Après le premier tour des élections à Vénissieux, les listes du second tour ont été publiées. Et comme souvent, entre les deux tours, des alliances se forment. C’est légal, c’est courant… mais parfois, cela peut surprendre. C’est le cas du rapprochement entre la liste « Union populaire Vénissieux », menée par Kessi, et celle de la maire sortante Michèle Picard.
Une liste indépendante… qui rejoint la majorité ?
Pendant la campagne du premier tour, la liste de Kessi se présentait comme une alternative. Son objectif affiché était de changer la manière dont la ville est gérée, donc de proposer autre chose que la politique menée par l’équipe en place. C’est pourquoi certains peuvent se poser une question simple : pourquoi rejoindre aujourd’hui cette même majorité ?
Bien sûr, dépasser 5 % permet de fusionner avec une autre liste. Mais cela n’explique pas forcément tout. Les électeurs peuvent légitimement se demander ce qui a changé entre les deux tours.
Un parcours politique qui peut interroger
Autre élément qui peut troubler certains habitants : le parcours politique de Kessi. D’après différents éléments publics, il aurait évolué au fil du temps entre plusieurs sensibilités politiques : des débuts proches du communisme, puis des positions plus à droite, avec des références à des personnalités comme Alain Juppé ou Laurent Wauquiez. Il a également été lié à Yves Blein lors des élections de 2020.
Aujourd’hui, le voir sur une liste menée par le Parti communiste français peut donc surprendre certains électeurs.
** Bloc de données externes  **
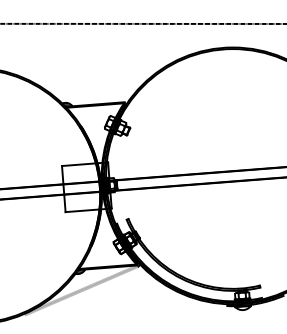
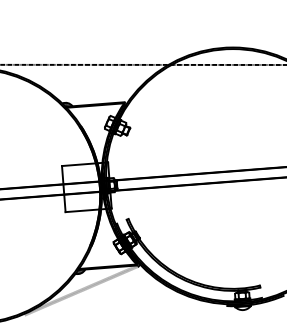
line at (142, 23) position: (142, 23) -> (142, 64)
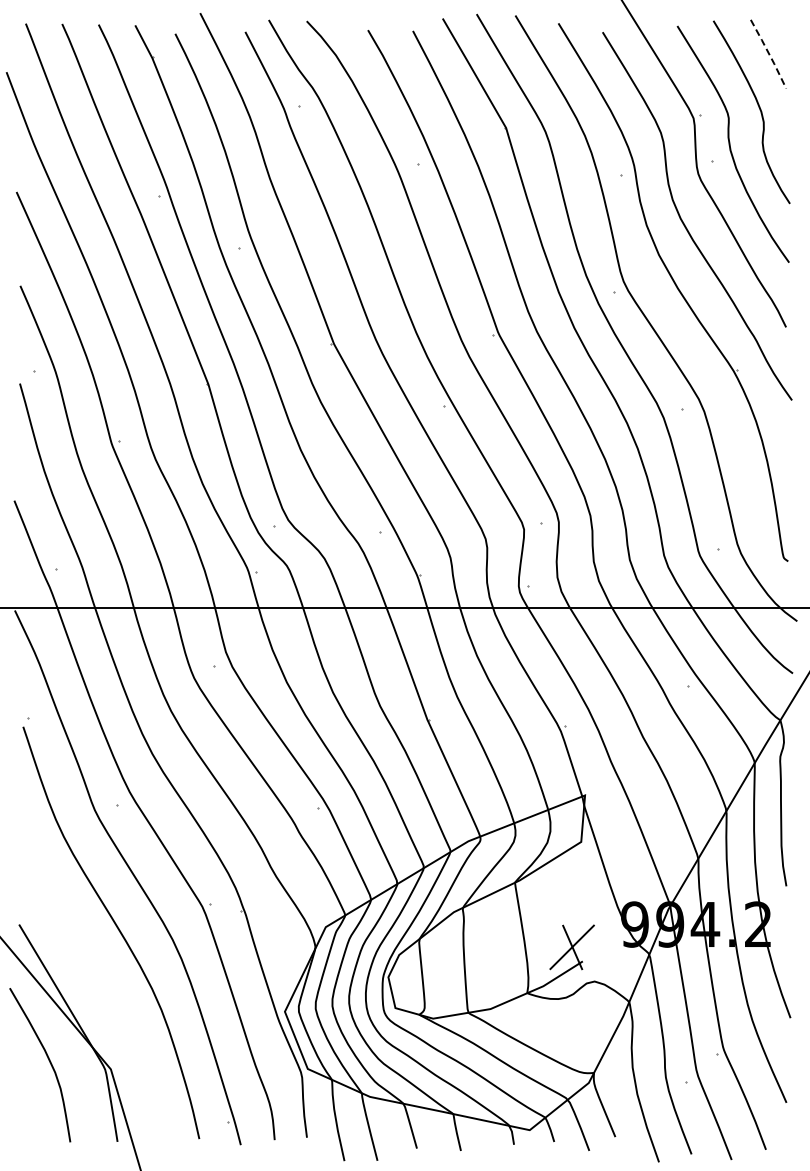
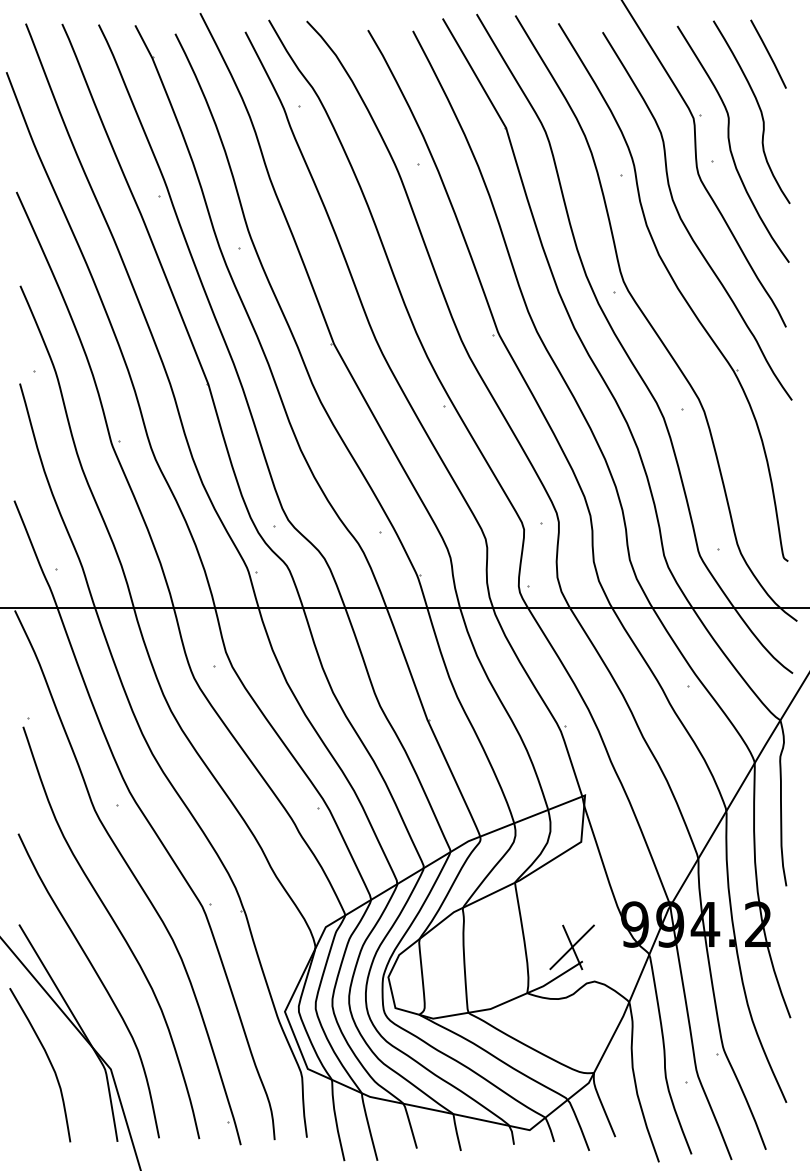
line at (769, 54): dashed -> solid
curve at (99, 980): none -> present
Cela pose une question, sans jugement : est-ce une évolution politique assumée, ou une adaptation aux circonstances ?
Une place sur la liste qui interroge
En regardant la liste officielle du second tour, on constate que Kessi figure en 16e position sur la liste de Michèle Picard. Concrètement, si cette liste gagne, cela pourrait lui permettre d’obtenir un poste au conseil municipal, voire des responsabilités. Deux autres personnes issues de sa liste sont également présentes, ce qui peut donner le sentiment d’un accord assez structuré. Là encore, une question se pose : s’agit-il d’un accord basé sur un projet commun clair, ou d’un simple rapprochement stratégique ?
Une alliance contre quelqu’un ?
Le contexte du second tour est aussi important. Les résultats du premier tour ont montré un rapport de force serré, notamment avec la présence de La France insoumise. Dans ce type de situation, certains rapprochements peuvent être vus comme une manière de faire bloc face à un adversaire. Sans que cela soit officiellement dit, certains pourraient interpréter cette alliance comme une stratégie pour éviter une autre victoire. Mais là encore, cela amène une question simple : cette union se fait-elle pour construire quelque chose, ou surtout pour empêcher quelqu’un ?
Et les électeurs dans tout ça ?
Au final, la vraie question concerne les électeurs. Les personnes qui ont voté pour « Union populaire Vénissieux » pensaient elles voter pour une liste indépendante jusqu’au bout ? Ou pour une liste susceptible de rejoindre la majorité en place ? Sans explication claire, cela peut créer de l’incompréhension.
Il ne s’agit pas ici de juger, mais de comprendre. Les alliances politiques font partie du jeu démocratique. Mais pour être bien acceptées, elles doivent être claires, expliquées et cohérentes. Aujourd’hui, ce rapprochement soulève surtout des questions. Et dans une période où beaucoup de citoyens se méfient de la politique, ces questions méritent des réponses simples et transparentes.